Außerdem seien die Anträge auf Rechtsfolgen gerichtet, die im Organstreitverfahren nicht bewirkt werden könnten. Denn dieses ermögliche keine abstrakte Normenkontrolle. Der Hinweis auf Art. 39 GG, der Wahlperiode, Zusammentritt und Sitzungen regelt, zieht für den Göttinger Rechtslehrer ebensowenig: "Abgeordnete haben hingegen kein Recht auf ein Nichtzusammentreten des Deutschen Bundestages."
Legitimation des Bundestages endet nicht mit Wahl
Eine verringerte Legitimität des eigentlich abgewählten Parlaments bestreitet Schorkopf: "Die Wahlperioden sind nicht durch eine 'parlamentslose Zeit' unterbrochen, sie folgen vielmehr nahtlos aufeinander." Die demokratische Legitimation für jede Wahlperiode folge aus der vorherigen Wahl, die mit fortschreitender Zeit weder zu- noch abnehme. Weshalb er auch dem späteren Hauptsacheverfahren keine Chance einräumt. Zumal es im Ermessen der Bundestagspräsidentin liege, innerhalb der 30-Tage-Frist noch die alte Volksvertretung einzuberufen.

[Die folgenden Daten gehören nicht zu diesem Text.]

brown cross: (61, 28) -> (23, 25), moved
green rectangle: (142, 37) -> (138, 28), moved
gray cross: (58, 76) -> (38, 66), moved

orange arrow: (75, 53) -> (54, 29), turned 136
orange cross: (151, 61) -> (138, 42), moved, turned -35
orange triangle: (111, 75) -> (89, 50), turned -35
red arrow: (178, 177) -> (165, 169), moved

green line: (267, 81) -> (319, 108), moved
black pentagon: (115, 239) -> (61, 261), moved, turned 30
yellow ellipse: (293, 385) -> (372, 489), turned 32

Und schließlich: "Der Zeitplan für die beabsichtigte Grundgesetzänderung ermöglicht angemessene Information und Beratung." Womit der Wissenschaftler eine Parallele zur "Heilmann-Entscheidung" ablehnt, in der das BVerfG die Zeit für Beratungen des sogenannten Heizungsgesetzes für zu knapp bemessen befunden hatte. Damit liege auch kein Rechtsmissbrauch vor.

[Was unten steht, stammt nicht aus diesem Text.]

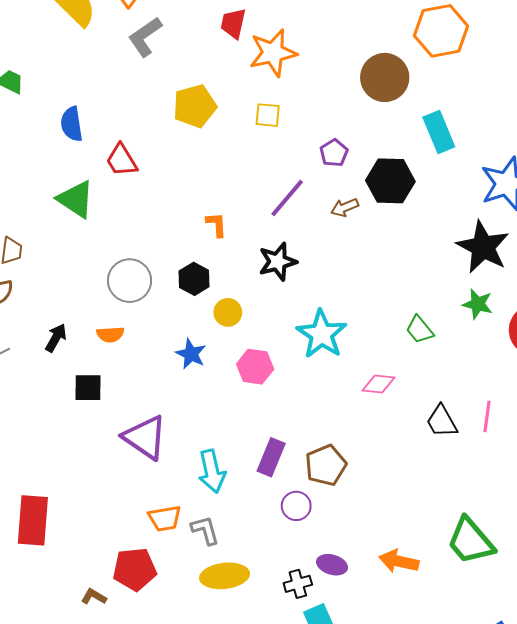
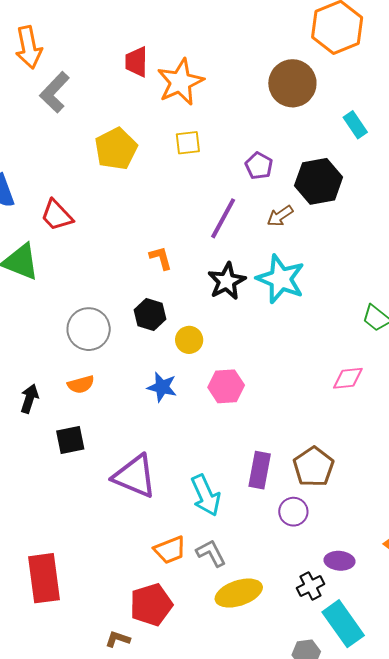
cyan rectangle: (439, 132) -> (355, 125), size x0.7
cyan star: (322, 334) -> (281, 279), moved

Die Bundesregierung hat zu ihrer Verteidigung den Berliner Juraprofessor Alexander Thiele aufgeboten. Auf 42 Seiten befasst er sich ausschließlich mit dem Vorstoß aus den Reihen der AfD. Aber auch sein Fazit lautet: Die Anträge auf Erlass einer einstweiligen Anordnung seien umfassend zurückzuweisen. "Das Vorgehen der Antragsgegner ist vollständig verfassungsgemäß, das Verfahren in der Hauptsache offensichtlich unzulässig und auch in der Sache unbegründet. Unbeschadet dessen fiele auch eine andernfalls anzustellende Folgenabwägung zu Lasten der Antragsteller aus."